[READING PASSAGE Boundary: Start]

Cancer care will only rely increasingly on guidelines and algorithms to shape management of patients, and with the NCCN as the leading contributor of recognized guidelines, we need to ensure that this group protects its credibility by being mindful of the appearance of conflict of interest, not just financial but in terms of professional/career incentives, and that defining standards of care must now include consideration of the costs of recommended interventions.
What do you think? Do others share these concerns?

[READING PASSAGE Boundary: End]
[EXTRACTED DATA Boundary: Start]

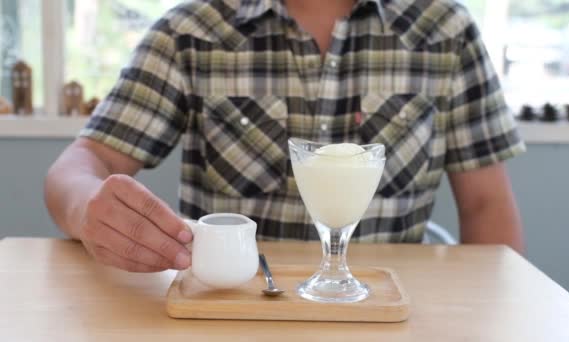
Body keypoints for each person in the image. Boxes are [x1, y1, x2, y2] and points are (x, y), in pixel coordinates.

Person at [45, 0, 526, 273]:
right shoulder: (190, 32)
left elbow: (486, 205)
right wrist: (87, 208)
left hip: (389, 313)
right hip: (231, 313)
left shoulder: (446, 31)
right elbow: (85, 162)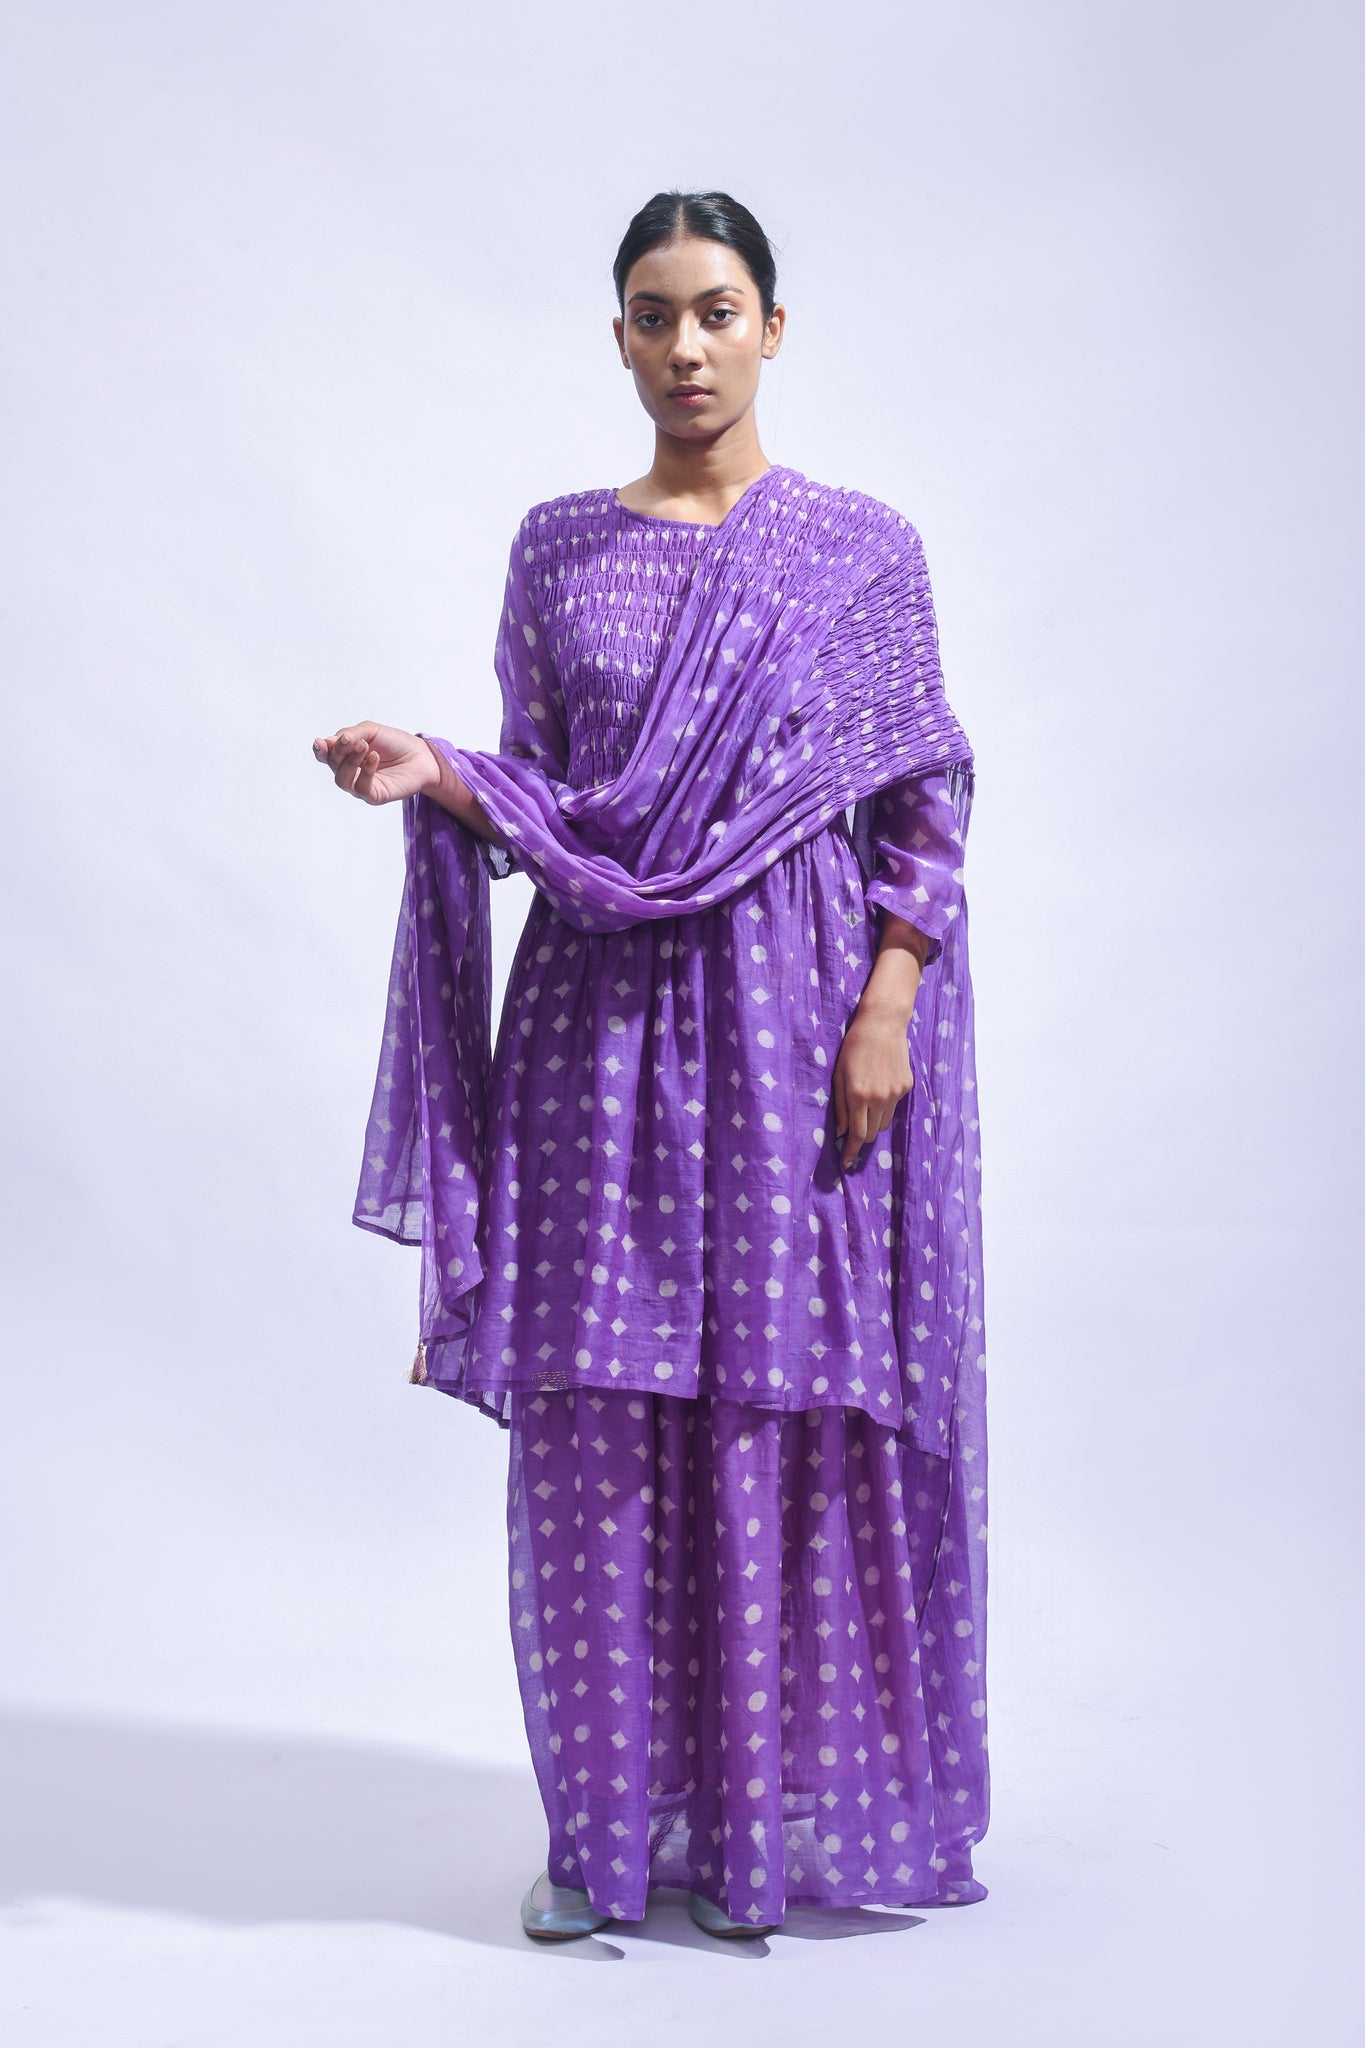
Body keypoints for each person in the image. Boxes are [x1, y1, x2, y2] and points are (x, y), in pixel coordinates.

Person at [313, 189, 989, 1943]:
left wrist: (889, 1002)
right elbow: (556, 796)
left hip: (792, 1028)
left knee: (773, 1411)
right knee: (598, 1425)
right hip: (595, 1039)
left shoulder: (858, 553)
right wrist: (439, 771)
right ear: (615, 336)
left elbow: (923, 804)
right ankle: (598, 1843)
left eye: (715, 310)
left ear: (772, 327)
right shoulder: (557, 547)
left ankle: (754, 1844)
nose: (684, 347)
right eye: (650, 315)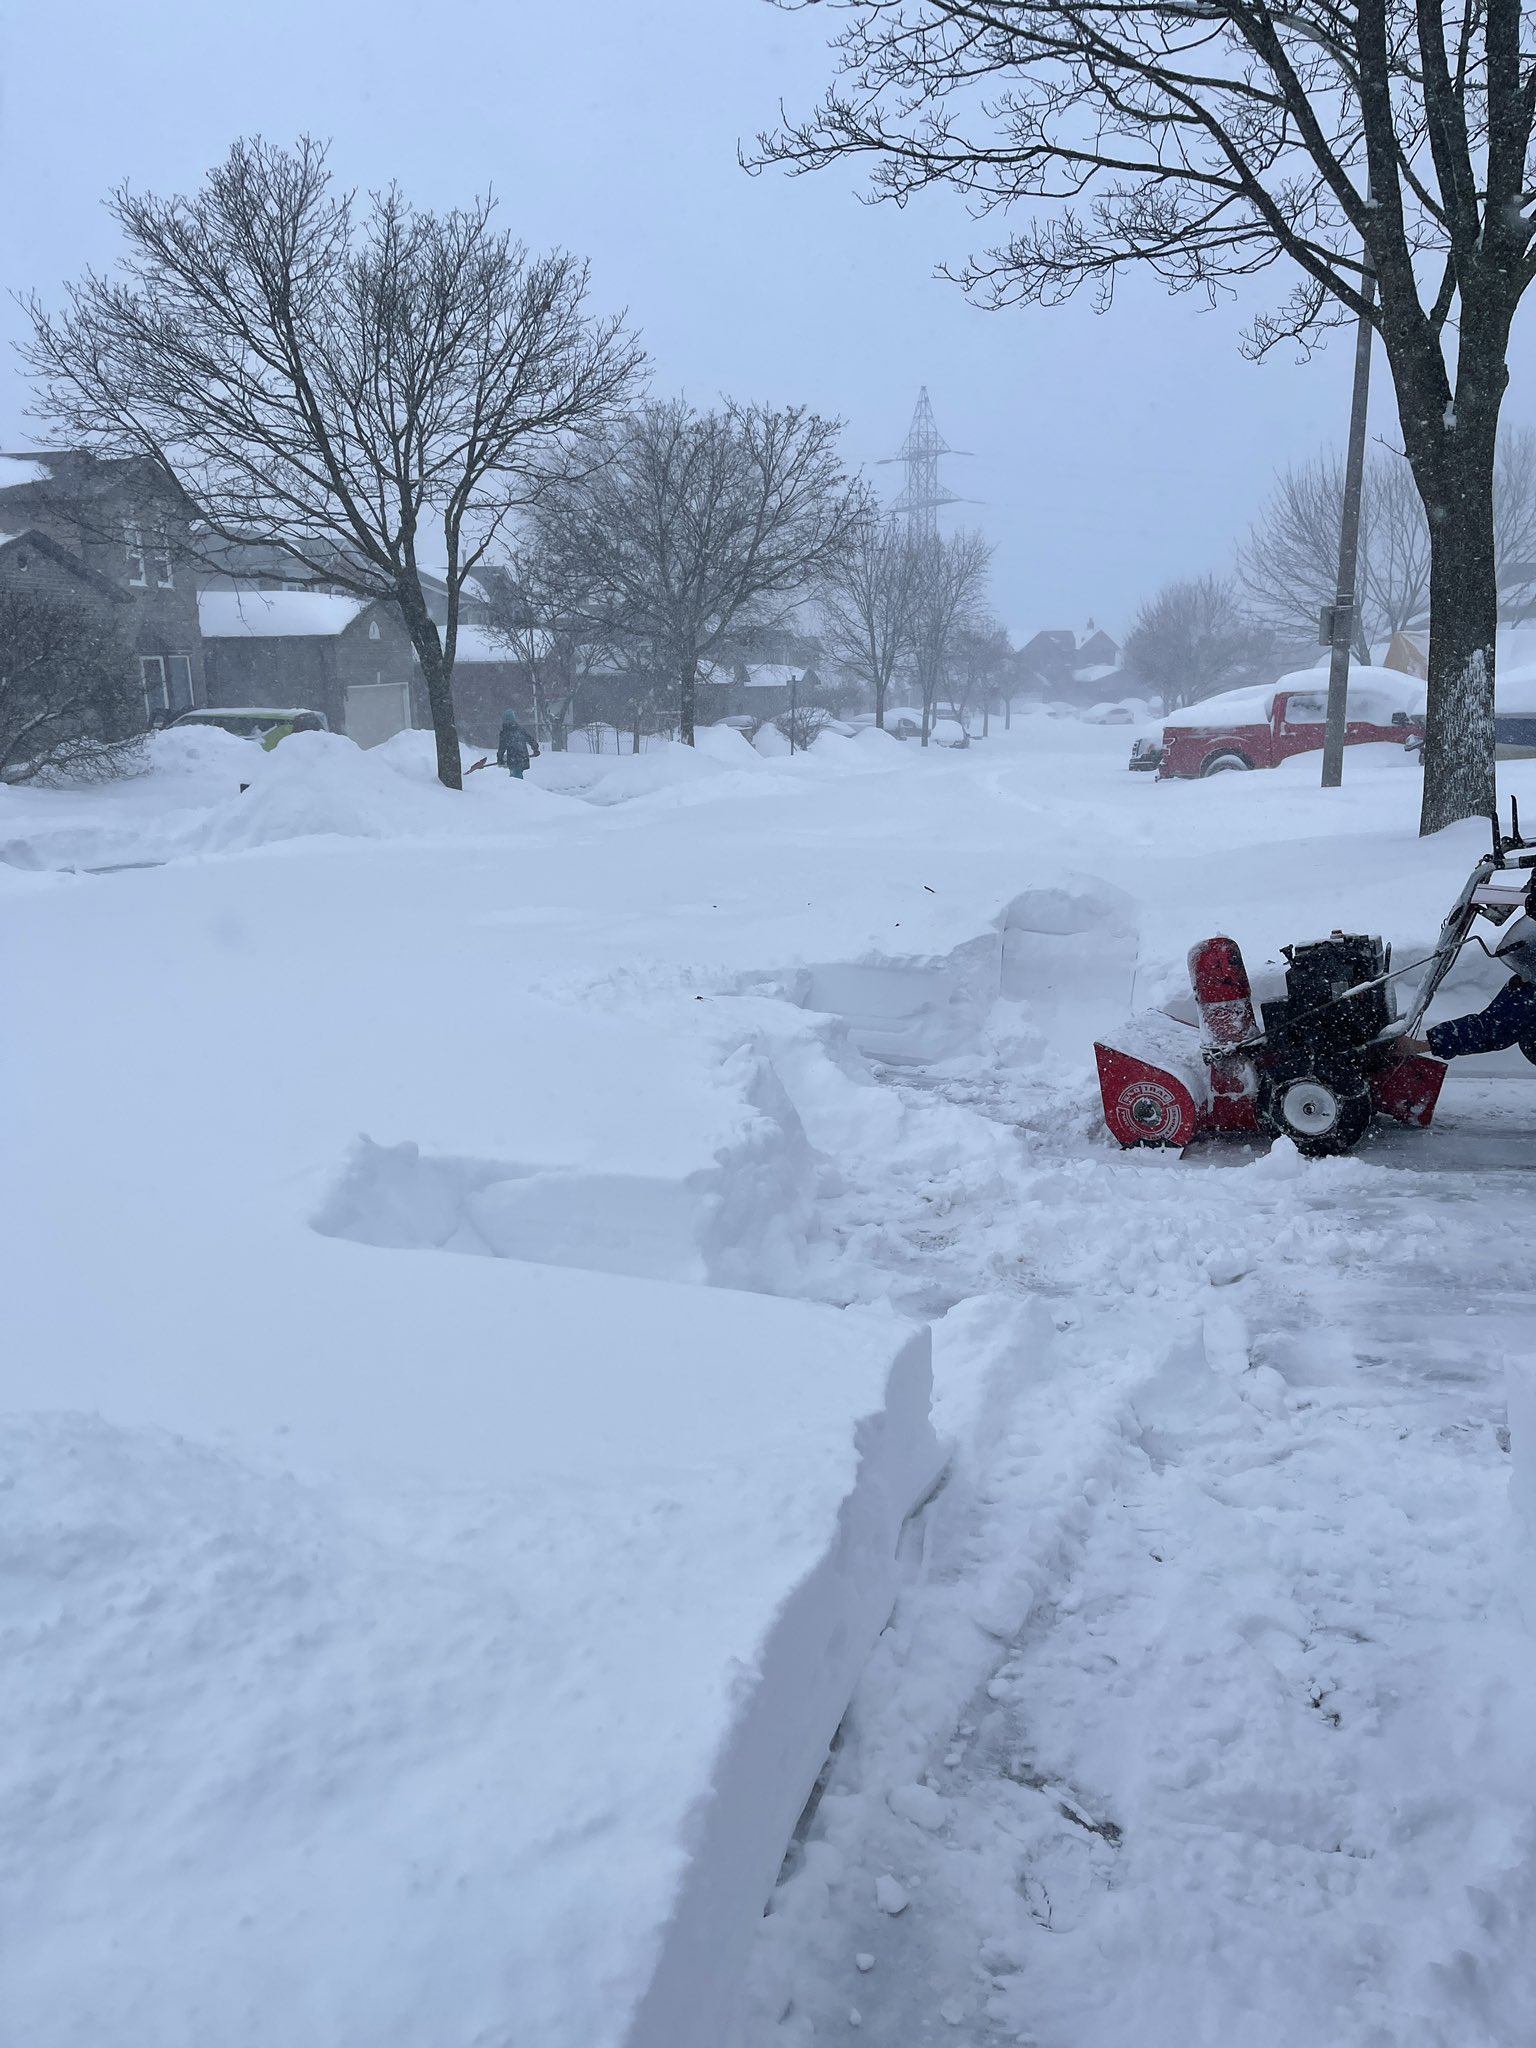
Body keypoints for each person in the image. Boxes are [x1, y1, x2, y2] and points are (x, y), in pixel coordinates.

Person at [1401, 914, 1536, 1063]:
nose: (1524, 978)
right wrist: (1422, 1045)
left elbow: (1493, 1029)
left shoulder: (1529, 995)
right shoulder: (1526, 989)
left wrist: (1422, 1045)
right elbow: (1492, 1026)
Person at [496, 709, 540, 779]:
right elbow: (530, 739)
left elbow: (502, 748)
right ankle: (521, 788)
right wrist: (535, 749)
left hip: (513, 759)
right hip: (523, 757)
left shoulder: (505, 732)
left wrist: (500, 759)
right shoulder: (520, 729)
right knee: (518, 774)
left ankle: (519, 789)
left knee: (515, 777)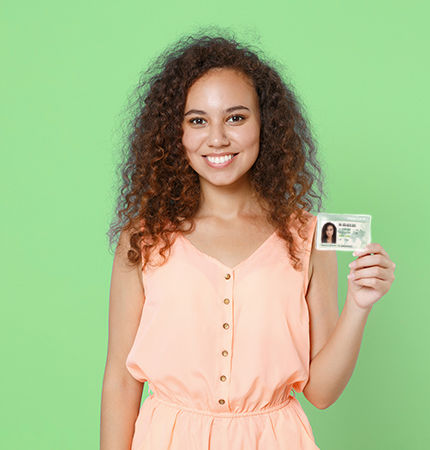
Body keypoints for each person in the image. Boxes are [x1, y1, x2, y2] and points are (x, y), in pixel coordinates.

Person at [100, 34, 396, 450]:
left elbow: (322, 393)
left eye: (236, 118)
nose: (217, 138)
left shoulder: (308, 238)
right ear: (175, 132)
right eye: (197, 120)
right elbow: (120, 380)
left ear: (265, 125)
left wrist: (359, 305)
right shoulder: (143, 238)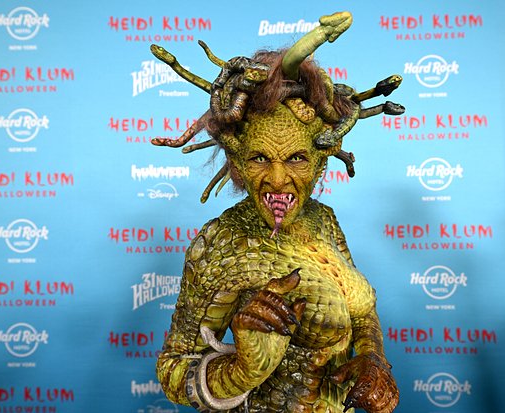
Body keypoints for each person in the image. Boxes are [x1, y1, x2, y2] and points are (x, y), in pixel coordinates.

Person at [152, 12, 402, 413]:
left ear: (320, 161)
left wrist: (373, 360)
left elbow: (362, 310)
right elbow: (174, 369)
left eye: (297, 158)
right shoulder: (220, 242)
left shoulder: (323, 220)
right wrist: (242, 370)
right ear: (238, 161)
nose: (278, 179)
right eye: (260, 158)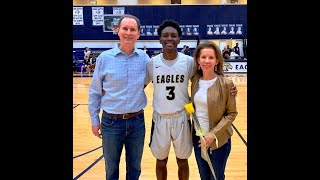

[EXTRACTED DATA Boundary: End]

_WORK INSTRUCTIONS:_ Copy out the entire passage on cancer care guidelines word for word, without changing anything.

_EXPECTED ANSWER:_
Cancer care will only rely increasingly on guidelines and algorithms to shape management of patients, and with the NCCN as the leading contributor of recognized guidelines, we need to ensure that this group protects its credibility by being mindful of the appearance of conflict of interest, not just financial but in terms of professional/career incentives, and that defining standards of care must now include consideration of the costs of recommended interventions.
What do you think? Do others share these concerns?